As part of the settlement, Rohr will pay $25,000 to the Live Well Estate, and will waive its right to make any future claims against the estate and any right to coverage under the Directors’ Liability Insurance Policy and company leaders.
He also agrees to cooperate with the trustee as Carickhoff continues to seek more funds from other insiders. This includes participating in interviews with the trustee’s camp and testifying when called.
Rohr, who could not be reached for comment, denied the trustee’s claims, according to the settlement document. The agreement allows Rohr to settle the dispute without admitting liability.
The settlement still needs to be approved by the bankruptcy court. Live Well’s Chapter 7 case takes place in Delaware, where the company had been incorporated.
Rohr served as Live Well’s chief financial officer from December 2008 to December 2018, six months before it was forced into bankruptcy by three of its biggest lenders.
In August 2019, Rohr pleaded guilty to federal criminal charges on a five-count indictment, including securities fraud, wire fraud, and bank fraud.

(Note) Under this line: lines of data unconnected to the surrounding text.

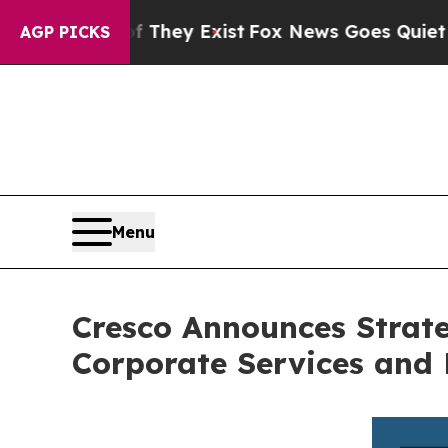
Proof They Exist
Fox News Goes Quiet as 'Maga M
AGP PICKS
Menu
Cresco Announces Strate
Corporate Services and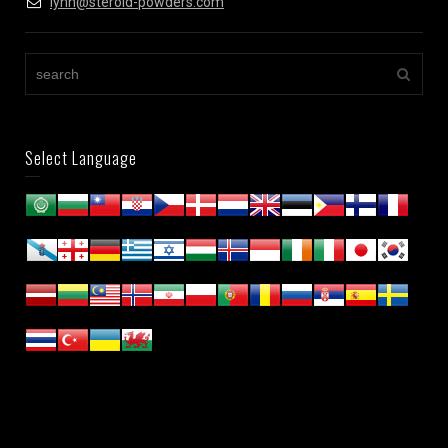
lynn@steroid-powders.com
Select Language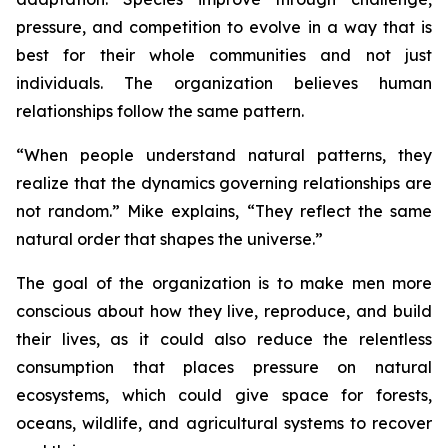
pressure, and competition to evolve in a way that is
best for their whole communities and not just
individuals. The organization believes human
relationships follow the same pattern.
“
When people understand natural patterns, they
realize that the dynamics governing relationships are
not random.”
Mike explains,
“They reflect the same
natural order that shapes the universe.”
The goal of the organization is to make men more
conscious about how they live, reproduce, and build
their lives, as it could also reduce the relentless
consumption that places pressure on natural
ecosystems, which could give space for forests,
oceans, wildlife, and agricultural systems to recover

These charges, brought by federal prosecutors, allege that Live Well wrongfully inflated the value of its reverse mortgage bond portfolio in order to trick its lenders into lending it more money than they normally would.
Rohr’s guilty plea agreement called for his cooperation in prosecuting Live Well founder and CEO Michael Hild, who has been hit with similar charges. Hild, who pleaded not guilty, was found guilty after a 3-week jury trial last summer. He continues to maintain his innocence and is set to plead his case for a possible acquittal or retrial next month.
A settlement was also reached between the Live Well estate and Ernest Calabrese, who worked on the company’s bond trading desk from August 2014 to May 2019.
Calabrese has not been charged criminally or civilly by any federal authority related to Live Well, nor has he been formally sued by the bankruptcy trustee.
Despite this, Calabrese and his wife agreed to pay $43,000 to the estate based on the trustee’s claim that the bonuses paid by Live Well to Calabrese were based on inflated bond values.
The trustee remains in litigation with other defendants. Among them are Hild, his wife Laura and more than a dozen business entities connected to the couple, from which Carickhoff is seeking to recover a total of $110 million in damages. The trustee alleges that Hild plundered the fast-growing reverse mortgage company by staging the scheme and that Laura helped her husband hide the proceeds by parking them in LLCs, all of which were in Laura’s name.
The Hilds have yet to file a response to the trustee’s complaint.
The trustee also sued Darren Stumberger, the former bond trader at Live Well, who pleaded guilty to the same charges as Hild and Rohr and acted as a key witness in Hild’s case. Stumberger is also awaiting sentencing in his criminal case and has yet to file a response in the bankruptcy case.